Early Abstractions by Harry Smith (1946-1957, 16mm, color,  silent,  23 min.)

“You shouldn’t be looking at this as a continuity. Film frames are hieroglyphs, even when they look like actuality. You should think of the individual frame, always, as a glyph, and then you’ll understand what cinema is about.” – Harry Smith

Harry Smith’s (1923–1991) Early Abstractions is a set of seven films between two and six minutes in length produced between 1946 and 1957. Each film is numbered (1, 2, 3, 4, 5, 7, and 10) in the order they were made. This numbering imposed an order and axis on these works from the beginning and suggests a commitment to a sustained “arc” that Smith undertook and achieved in his film-work.

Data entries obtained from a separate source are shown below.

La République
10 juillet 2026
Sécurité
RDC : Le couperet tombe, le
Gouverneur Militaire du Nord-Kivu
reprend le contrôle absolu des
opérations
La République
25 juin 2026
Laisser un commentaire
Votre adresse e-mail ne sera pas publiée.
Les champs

In his first films, the Early Abstractions, there is a sense of a man meticulously building his animation practice from the ground up. This series of films documents a movement through technique, and through a growing mastery of camera-less direct to film animation leading to an embrace of cut-out and collage. This image construction moves from the blunt abstraction of form and rudimentary motion of the early pieces to 10‘s symbolic dance of Tarot Cards, Buddhist and Cabalistic Totems, highlighting, in the process, the films’ elliptical, surrealistic storytelling and graphic styles. — Dirk de Bruyn

In the Street by Helen Levitt (1952, 16mm, b&w, sound, 15 min.)

Photographer Helen Levitt’s short and deceptively simple film was a collaborative effort with fellow still photographer Janice Loeb and the critic and writer James Agee. Like much of Levitt’s photographic work, the film attempts to capture the lives of working-class people by documenting the ordinary activities of an Upper East Side neighborhood in Manhattan. Most poignant are Levitt’s candid views of children and the ongoing transformative drama that she reveals in the street.

My Name is Oona by Gunvor Nelson  (1969, 16mm. b&w, sound, 10 min. Sound by Steve Reich and Patrick Gleeson)

My Name Is Oona captures in haunting, intensely lyrical images fragments of the coming to consciousness of a child girl. A series of extremely brief flashes of her moving through night-lit space or woods in sensuous negative, separated by rapid fades into blackness, burst upon us like a fairy-tale princess, with a late sun only partially outlining her and the animal in silvery filigree against the encroaching darkness; one of the most perfect recent examples of poetic cinema. Throughout the entire film, the girl, compulsively and as if in awe, repeats her name, until it becomes a magic incantation of self-realization.” – Amos Vogel

Take the 5:10 to Dreamland by Bruce Conner (1977, 16mm, color, sound, 5 min.)

An oneiric, autobiographic chapter in Conner’s cinema with a mysterious, evocative soundtrack by Patrick Gleeson.